▸ **Goal of the exercise**
Write out each of the following entries verbatim, reproducing every line without alteration.

▸ **Material to process**
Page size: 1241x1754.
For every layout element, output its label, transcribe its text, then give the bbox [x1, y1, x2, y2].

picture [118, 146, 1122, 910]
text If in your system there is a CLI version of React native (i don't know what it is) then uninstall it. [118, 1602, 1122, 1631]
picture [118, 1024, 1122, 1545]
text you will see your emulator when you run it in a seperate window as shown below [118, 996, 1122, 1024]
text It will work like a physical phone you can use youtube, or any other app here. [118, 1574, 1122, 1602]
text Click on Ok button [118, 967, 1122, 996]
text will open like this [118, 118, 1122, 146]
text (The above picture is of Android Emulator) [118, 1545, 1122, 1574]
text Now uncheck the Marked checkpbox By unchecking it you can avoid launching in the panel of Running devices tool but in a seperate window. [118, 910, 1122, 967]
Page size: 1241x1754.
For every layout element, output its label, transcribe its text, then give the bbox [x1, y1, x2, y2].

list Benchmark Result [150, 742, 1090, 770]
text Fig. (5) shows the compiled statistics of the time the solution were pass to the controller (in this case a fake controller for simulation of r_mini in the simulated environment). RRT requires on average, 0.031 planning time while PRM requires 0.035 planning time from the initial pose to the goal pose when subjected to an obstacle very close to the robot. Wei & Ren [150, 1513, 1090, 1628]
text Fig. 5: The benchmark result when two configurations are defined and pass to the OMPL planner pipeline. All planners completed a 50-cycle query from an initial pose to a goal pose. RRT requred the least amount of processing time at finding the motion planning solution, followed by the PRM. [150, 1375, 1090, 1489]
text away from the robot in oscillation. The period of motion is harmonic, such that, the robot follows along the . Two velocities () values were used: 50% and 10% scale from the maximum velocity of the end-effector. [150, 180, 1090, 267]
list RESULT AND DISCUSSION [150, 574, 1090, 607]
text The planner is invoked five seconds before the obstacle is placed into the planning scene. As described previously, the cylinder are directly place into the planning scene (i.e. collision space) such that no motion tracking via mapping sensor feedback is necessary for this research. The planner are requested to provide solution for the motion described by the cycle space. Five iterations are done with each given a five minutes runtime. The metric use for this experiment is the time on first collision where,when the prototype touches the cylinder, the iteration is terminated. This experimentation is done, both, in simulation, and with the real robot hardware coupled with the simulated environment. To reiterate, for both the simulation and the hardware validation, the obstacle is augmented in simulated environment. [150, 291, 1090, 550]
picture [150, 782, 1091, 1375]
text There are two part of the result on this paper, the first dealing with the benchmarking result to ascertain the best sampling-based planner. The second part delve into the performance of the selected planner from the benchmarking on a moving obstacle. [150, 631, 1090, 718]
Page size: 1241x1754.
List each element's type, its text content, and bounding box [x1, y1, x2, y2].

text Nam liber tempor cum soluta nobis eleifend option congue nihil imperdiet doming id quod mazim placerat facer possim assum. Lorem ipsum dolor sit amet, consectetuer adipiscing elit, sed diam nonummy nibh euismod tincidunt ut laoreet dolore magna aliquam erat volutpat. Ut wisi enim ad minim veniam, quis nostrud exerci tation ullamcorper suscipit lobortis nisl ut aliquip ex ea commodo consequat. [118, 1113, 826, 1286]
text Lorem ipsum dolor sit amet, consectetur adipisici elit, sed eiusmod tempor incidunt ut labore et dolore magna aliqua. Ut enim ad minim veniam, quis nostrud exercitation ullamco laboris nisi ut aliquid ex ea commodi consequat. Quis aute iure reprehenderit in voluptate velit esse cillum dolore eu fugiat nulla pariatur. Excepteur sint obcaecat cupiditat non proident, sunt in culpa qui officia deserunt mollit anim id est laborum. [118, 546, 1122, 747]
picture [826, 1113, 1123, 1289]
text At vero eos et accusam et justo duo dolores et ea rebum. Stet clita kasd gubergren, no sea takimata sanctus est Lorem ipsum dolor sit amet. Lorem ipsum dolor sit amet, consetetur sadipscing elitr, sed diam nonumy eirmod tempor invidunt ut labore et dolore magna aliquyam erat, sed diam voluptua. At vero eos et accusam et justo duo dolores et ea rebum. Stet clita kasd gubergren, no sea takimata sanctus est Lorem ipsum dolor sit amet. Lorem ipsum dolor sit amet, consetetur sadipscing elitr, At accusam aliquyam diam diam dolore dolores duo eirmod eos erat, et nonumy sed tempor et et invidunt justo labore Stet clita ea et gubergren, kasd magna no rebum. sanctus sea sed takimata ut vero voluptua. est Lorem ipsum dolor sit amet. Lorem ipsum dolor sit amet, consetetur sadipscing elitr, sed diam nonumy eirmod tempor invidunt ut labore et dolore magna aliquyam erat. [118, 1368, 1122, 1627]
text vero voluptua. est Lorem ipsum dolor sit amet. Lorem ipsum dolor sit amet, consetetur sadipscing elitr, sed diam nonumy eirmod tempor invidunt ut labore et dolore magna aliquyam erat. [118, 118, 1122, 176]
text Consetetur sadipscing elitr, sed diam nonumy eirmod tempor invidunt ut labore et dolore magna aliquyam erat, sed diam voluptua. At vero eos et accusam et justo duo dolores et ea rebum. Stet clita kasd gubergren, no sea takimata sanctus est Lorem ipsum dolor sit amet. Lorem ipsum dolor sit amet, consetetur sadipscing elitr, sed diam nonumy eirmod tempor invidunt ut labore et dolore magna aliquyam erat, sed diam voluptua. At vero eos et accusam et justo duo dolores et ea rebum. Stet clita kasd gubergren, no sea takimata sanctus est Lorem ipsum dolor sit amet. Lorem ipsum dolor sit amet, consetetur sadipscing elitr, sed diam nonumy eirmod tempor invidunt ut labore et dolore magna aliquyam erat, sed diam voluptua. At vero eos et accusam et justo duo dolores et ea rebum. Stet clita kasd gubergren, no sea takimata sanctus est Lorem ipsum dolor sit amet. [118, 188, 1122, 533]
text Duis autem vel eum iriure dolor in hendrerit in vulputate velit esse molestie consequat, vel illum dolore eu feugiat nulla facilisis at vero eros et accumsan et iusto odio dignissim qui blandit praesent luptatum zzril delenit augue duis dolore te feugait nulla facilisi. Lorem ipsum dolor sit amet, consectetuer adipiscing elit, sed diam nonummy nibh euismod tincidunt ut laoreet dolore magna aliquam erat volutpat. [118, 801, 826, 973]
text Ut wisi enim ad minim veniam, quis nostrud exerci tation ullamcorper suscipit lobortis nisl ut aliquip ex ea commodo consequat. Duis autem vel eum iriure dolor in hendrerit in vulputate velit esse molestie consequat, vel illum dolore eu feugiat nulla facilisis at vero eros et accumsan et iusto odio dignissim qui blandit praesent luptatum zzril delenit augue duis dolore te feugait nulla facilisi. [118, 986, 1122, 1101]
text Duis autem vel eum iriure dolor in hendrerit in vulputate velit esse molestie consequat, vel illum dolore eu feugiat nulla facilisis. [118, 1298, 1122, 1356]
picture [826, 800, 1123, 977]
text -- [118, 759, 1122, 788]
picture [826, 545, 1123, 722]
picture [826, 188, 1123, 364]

▸ **Worked answer**
Page size: 1241x1754.
For every layout element, output its label, transcribe its text, then give the bbox [x1, y1, x2, y2].

picture [118, 146, 1122, 910]
text If in your system there is a CLI version of React native (i don't know what it is) then uninstall it. [118, 1602, 1122, 1631]
picture [118, 1024, 1122, 1545]
text you will see your emulator when you run it in a seperate window as shown below [118, 996, 1122, 1024]
text It will work like a physical phone you can use youtube, or any other app here. [118, 1574, 1122, 1602]
text Click on Ok button [118, 967, 1122, 996]
text will open like this [118, 118, 1122, 146]
text (The above picture is of Android Emulator) [118, 1545, 1122, 1574]
text Now uncheck the Marked checkpbox By unchecking it you can avoid launching in the panel of Running devices tool but in a seperate window. [118, 910, 1122, 967]
Page size: 1241x1754.
For every layout element, output its label, transcribe its text, then give the bbox [x1, y1, x2, y2].

list Benchmark Result [150, 742, 1090, 770]
text Fig. (5) shows the compiled statistics of the time the solution were pass to the controller (in this case a fake controller for simulation of r_mini in the simulated environment). RRT requires on average, 0.031 planning time while PRM requires 0.035 planning time from the initial pose to the goal pose when subjected to an obstacle very close to the robot. Wei & Ren [150, 1513, 1090, 1628]
text Fig. 5: The benchmark result when two configurations are defined and pass to the OMPL planner pipeline. All planners completed a 50-cycle query from an initial pose to a goal pose. RRT requred the least amount of processing time at finding the motion planning solution, followed by the PRM. [150, 1375, 1090, 1489]
text away from the robot in oscillation. The period of motion is harmonic, such that, the robot follows along the . Two velocities () values were used: 50% and 10% scale from the maximum velocity of the end-effector. [150, 180, 1090, 267]
list RESULT AND DISCUSSION [150, 574, 1090, 607]
text The planner is invoked five seconds before the obstacle is placed into the planning scene. As described previously, the cylinder are directly place into the planning scene (i.e. collision space) such that no motion tracking via mapping sensor feedback is necessary for this research. The planner are requested to provide solution for the motion described by the cycle space. Five iterations are done with each given a five minutes runtime. The metric use for this experiment is the time on first collision where,when the prototype touches the cylinder, the iteration is terminated. This experimentation is done, both, in simulation, and with the real robot hardware coupled with the simulated environment. To reiterate, for both the simulation and the hardware validation, the obstacle is augmented in simulated environment. [150, 291, 1090, 550]
picture [150, 782, 1091, 1375]
text There are two part of the result on this paper, the first dealing with the benchmarking result to ascertain the best sampling-based planner. The second part delve into the performance of the selected planner from the benchmarking on a moving obstacle. [150, 631, 1090, 718]
Page size: 1241x1754.
List each element's type, its text content, and bounding box [x1, y1, x2, y2].

text Nam liber tempor cum soluta nobis eleifend option congue nihil imperdiet doming id quod mazim placerat facer possim assum. Lorem ipsum dolor sit amet, consectetuer adipiscing elit, sed diam nonummy nibh euismod tincidunt ut laoreet dolore magna aliquam erat volutpat. Ut wisi enim ad minim veniam, quis nostrud exerci tation ullamcorper suscipit lobortis nisl ut aliquip ex ea commodo consequat. [118, 1113, 826, 1286]
text Lorem ipsum dolor sit amet, consectetur adipisici elit, sed eiusmod tempor incidunt ut labore et dolore magna aliqua. Ut enim ad minim veniam, quis nostrud exercitation ullamco laboris nisi ut aliquid ex ea commodi consequat. Quis aute iure reprehenderit in voluptate velit esse cillum dolore eu fugiat nulla pariatur. Excepteur sint obcaecat cupiditat non proident, sunt in culpa qui officia deserunt mollit anim id est laborum. [118, 546, 1122, 747]
picture [826, 1113, 1123, 1289]
text At vero eos et accusam et justo duo dolores et ea rebum. Stet clita kasd gubergren, no sea takimata sanctus est Lorem ipsum dolor sit amet. Lorem ipsum dolor sit amet, consetetur sadipscing elitr, sed diam nonumy eirmod tempor invidunt ut labore et dolore magna aliquyam erat, sed diam voluptua. At vero eos et accusam et justo duo dolores et ea rebum. Stet clita kasd gubergren, no sea takimata sanctus est Lorem ipsum dolor sit amet. Lorem ipsum dolor sit amet, consetetur sadipscing elitr, At accusam aliquyam diam diam dolore dolores duo eirmod eos erat, et nonumy sed tempor et et invidunt justo labore Stet clita ea et gubergren, kasd magna no rebum. sanctus sea sed takimata ut vero voluptua. est Lorem ipsum dolor sit amet. Lorem ipsum dolor sit amet, consetetur sadipscing elitr, sed diam nonumy eirmod tempor invidunt ut labore et dolore magna aliquyam erat. [118, 1368, 1122, 1627]
text vero voluptua. est Lorem ipsum dolor sit amet. Lorem ipsum dolor sit amet, consetetur sadipscing elitr, sed diam nonumy eirmod tempor invidunt ut labore et dolore magna aliquyam erat. [118, 118, 1122, 176]
text Consetetur sadipscing elitr, sed diam nonumy eirmod tempor invidunt ut labore et dolore magna aliquyam erat, sed diam voluptua. At vero eos et accusam et justo duo dolores et ea rebum. Stet clita kasd gubergren, no sea takimata sanctus est Lorem ipsum dolor sit amet. Lorem ipsum dolor sit amet, consetetur sadipscing elitr, sed diam nonumy eirmod tempor invidunt ut labore et dolore magna aliquyam erat, sed diam voluptua. At vero eos et accusam et justo duo dolores et ea rebum. Stet clita kasd gubergren, no sea takimata sanctus est Lorem ipsum dolor sit amet. Lorem ipsum dolor sit amet, consetetur sadipscing elitr, sed diam nonumy eirmod tempor invidunt ut labore et dolore magna aliquyam erat, sed diam voluptua. At vero eos et accusam et justo duo dolores et ea rebum. Stet clita kasd gubergren, no sea takimata sanctus est Lorem ipsum dolor sit amet. [118, 188, 1122, 533]
text Duis autem vel eum iriure dolor in hendrerit in vulputate velit esse molestie consequat, vel illum dolore eu feugiat nulla facilisis at vero eros et accumsan et iusto odio dignissim qui blandit praesent luptatum zzril delenit augue duis dolore te feugait nulla facilisi. Lorem ipsum dolor sit amet, consectetuer adipiscing elit, sed diam nonummy nibh euismod tincidunt ut laoreet dolore magna aliquam erat volutpat. [118, 801, 826, 973]
text Ut wisi enim ad minim veniam, quis nostrud exerci tation ullamcorper suscipit lobortis nisl ut aliquip ex ea commodo consequat. Duis autem vel eum iriure dolor in hendrerit in vulputate velit esse molestie consequat, vel illum dolore eu feugiat nulla facilisis at vero eros et accumsan et iusto odio dignissim qui blandit praesent luptatum zzril delenit augue duis dolore te feugait nulla facilisi. [118, 986, 1122, 1101]
text Duis autem vel eum iriure dolor in hendrerit in vulputate velit esse molestie consequat, vel illum dolore eu feugiat nulla facilisis. [118, 1298, 1122, 1356]
picture [826, 800, 1123, 977]
text -- [118, 759, 1122, 788]
picture [826, 545, 1123, 722]
picture [826, 188, 1123, 364]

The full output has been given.